Many were angry at the government.
"They have us living here like animals," said Wvonnette
Grace-Jordan, who was at the New Orleans convention center with
five children. "We have only had two meals, we have no medicine
and now there are thousands of people defecating in the
streets. This is wrong. This is the United States of America."
Other people were still trapped in their homes surrounded
by filthy floodwater. CNN showed footage from a helicopter
dropping bottles of clean water to men wading down flooded
streets.
Several buildings in the city have burned to the ground in
recent days for want of pumped water, with firefighters unable
to do more than keep onlookers safely away.

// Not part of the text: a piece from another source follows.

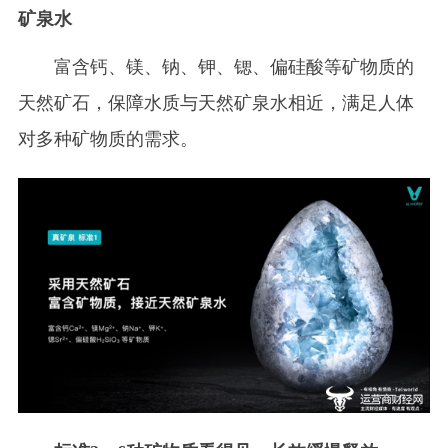
矿泉水
富含钙、镁、钠、钾、锶、偏硅酸等矿物质的
天然矿石，保障水质与天然矿泉水相近，满足人体
对多种矿物质的需求。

There was blistering criticism at home and abroad of the
slow, badly organized response to one of the worst natural
catastrophes to hit the world's richest and most powerful
country.
The administration was sending Defense Secretary Donald
Rumsfeld and Secretary of State Condoleezza Rice to the region
on Sunday. Homeland Security Secretary Michael Chertoff was due
to travel there later on Saturday.
"If you look at the effect of this hurricane, except for
the fact that there was no immediate large loss of life, for
all intents and purposes it's as if an atomic bomb was dropped
on New Orleans," Chertoff said.
Most of Katrina's victims are poor and black, unable to
evacuate the area as the storm raced in, and the tragedy has
highlighted the vast racial divide in the United States.
Some suggested Washington would have moved more quickly if
rich whites were in danger.
"George Bush doesn't care about black people," black rapper
Kanye West alleged during an NBC benefit concert on Friday
night for Hurricane Katrina victims. The Bush administration
has rejected accusations of racial bias in the response to the
hurricane.
Bush promised on Saturday to fix the failings of the
emergency efforts.
"Where our response is not working we'll make it right.

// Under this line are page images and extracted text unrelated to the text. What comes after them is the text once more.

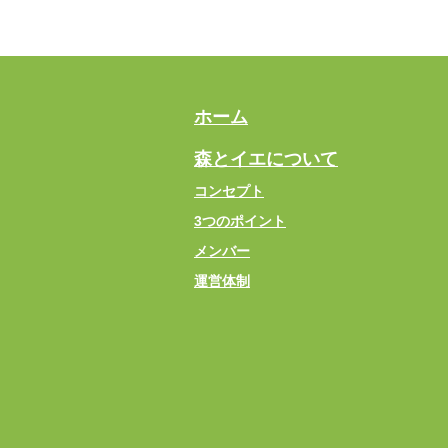
ホーム
森とイエについて
コンセプト
3つのポイント
メンバー
運営体制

Where our response is working we will duplicate it," he said.
Bush signed a $10.5 billion relief package for Gulf Coast
areas hit by Katrina, and lawmakers said they planned to
allocate more money in the coming weeks.
COLLECTING CORPSES
Michael Brown, director of the Federal Emergency Management
Agency, said rescue teams were collecting bodies and sending
them to morgues, but he declined to discuss a body count.

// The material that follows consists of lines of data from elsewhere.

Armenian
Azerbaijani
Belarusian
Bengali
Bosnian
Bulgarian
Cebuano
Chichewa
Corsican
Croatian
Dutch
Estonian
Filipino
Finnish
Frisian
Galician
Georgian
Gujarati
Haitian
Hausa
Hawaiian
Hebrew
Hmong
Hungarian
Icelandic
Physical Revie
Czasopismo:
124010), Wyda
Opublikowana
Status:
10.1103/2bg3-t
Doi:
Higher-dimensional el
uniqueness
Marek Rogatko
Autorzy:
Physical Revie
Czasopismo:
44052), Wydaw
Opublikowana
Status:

"We are starting the collection of bodies, treating them
with respect, getting them into morgues and tagging them," he
said.
As Army troops and National Guard units establish control
of New Orleans, they will seek to drive looting gangs off the
streets and disarm them.
Jim Letten, the U.S. Attorney in New Orleans, said law
enforcement agencies were beginning to get a grip on the
situation after the mayhem of the past five days.
"The streets of New Orleans belong to its citizens, not the
violent thugs who have stuck their heads up out of holes in an
attempt to exploit a national tragedy," Letten told reporters.
Across the United States, gas prices vaulted to over $3 a
gallon after Katrina's 140 mph (225 kph) winds shut eight oil
refineries and crippled others.
Marathon Oil, which had one refinery shut and two others
with reduced output due to the hurricane, said it would be back
at full capacity by Monday. It was not immediately clear when
the other refineries shut by the hurricane would resume
production.
The U.S. Army Corps of Engineers said it would take between
36 and 80 days to remove floodwaters that swamped New Orleans.
Work crews gained control over one of the breaches in the
levee and expected to have another major gap closed on
Saturday, said Brig. Gen. Robert Crear.